# How to make fonts look better in Opera



## bbzz (Oct 3, 2011)

I've been trying to make fonts in Opera look like the ones I have on my Windows 7 laptop, but to no avail. No matter what fonts/settings I use, they still look jagged a bit, some parts are more blurry than others, etc. On my laptop, Times New Roman looks as crispy, as sharp, yet smooth at the same time as it can be.

The settings I use:

- added font path to all fonts I have in xorg.conf
- *freetype* added to xorg.conf
- Bunch of different TTF fonts in ~/.fonts dir (added to xorg.conf)
- antialiasing turned on in ~/.fonts.conf
Also tried sub-pixel formating for my LCD, as suggested in the handbook.

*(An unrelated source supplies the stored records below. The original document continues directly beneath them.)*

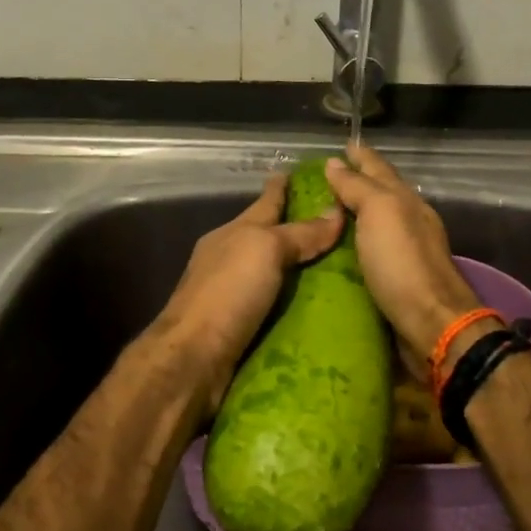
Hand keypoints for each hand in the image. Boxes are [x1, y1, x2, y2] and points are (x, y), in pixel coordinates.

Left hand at [152, 174, 343, 404]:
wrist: (194, 358)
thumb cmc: (228, 293)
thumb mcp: (265, 250)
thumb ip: (299, 233)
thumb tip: (336, 212)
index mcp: (233, 234)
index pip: (264, 203)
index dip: (280, 188)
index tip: (296, 172)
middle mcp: (230, 259)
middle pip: (267, 238)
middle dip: (296, 230)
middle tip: (336, 225)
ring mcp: (233, 294)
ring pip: (271, 273)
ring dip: (298, 269)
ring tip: (336, 267)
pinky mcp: (240, 327)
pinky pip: (275, 306)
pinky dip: (293, 302)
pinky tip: (316, 307)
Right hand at [324, 145, 489, 378]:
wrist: (431, 324)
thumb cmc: (402, 263)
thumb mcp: (380, 212)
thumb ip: (358, 187)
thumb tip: (335, 162)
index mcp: (404, 201)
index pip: (378, 168)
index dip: (360, 156)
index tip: (341, 145)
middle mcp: (405, 222)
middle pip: (377, 195)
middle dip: (353, 183)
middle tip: (321, 178)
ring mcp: (401, 253)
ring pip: (372, 225)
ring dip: (350, 216)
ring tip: (321, 212)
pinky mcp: (392, 281)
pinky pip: (366, 254)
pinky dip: (350, 247)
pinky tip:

It wouldn't be a big deal if it stays like this, I'm just wondering if there's something more I could do.
Cheers


----------



## SirDice (Oct 3, 2011)

Install x11-fonts/webfonts (to get the Microsoft fonts) and have a look here:

[thread=2021]HOWTO: Nice fonts[/thread]


----------



## bbzz (Oct 3, 2011)

Thanks, posted my findings there.


----------



## Anonymous (Oct 4, 2011)

bbzz said:
			
		

> ... I'm just wondering if there's something more I could do. ...



Perhaps it would help to conclude on this, if you would send in 2 screenshots (.tiff, or .png, NOT .jpg for obvious reasons) showing the same text at the same size in Windows and in FreeBSD - it should be possible to see, whether there is room for improvement or not.  

Windows 7 may use graphics hardware for text rendering, if available. For example I have Windows 7 running on my Mac Book Pro in VirtualBox, and in there I still have to see any crispy letter of text - this is for sure because the emulated graphics card does not support crispy text rendering, while within Mac OS X at the same machine, but using natively the graphics hardware, there is nothing to complain about.


----------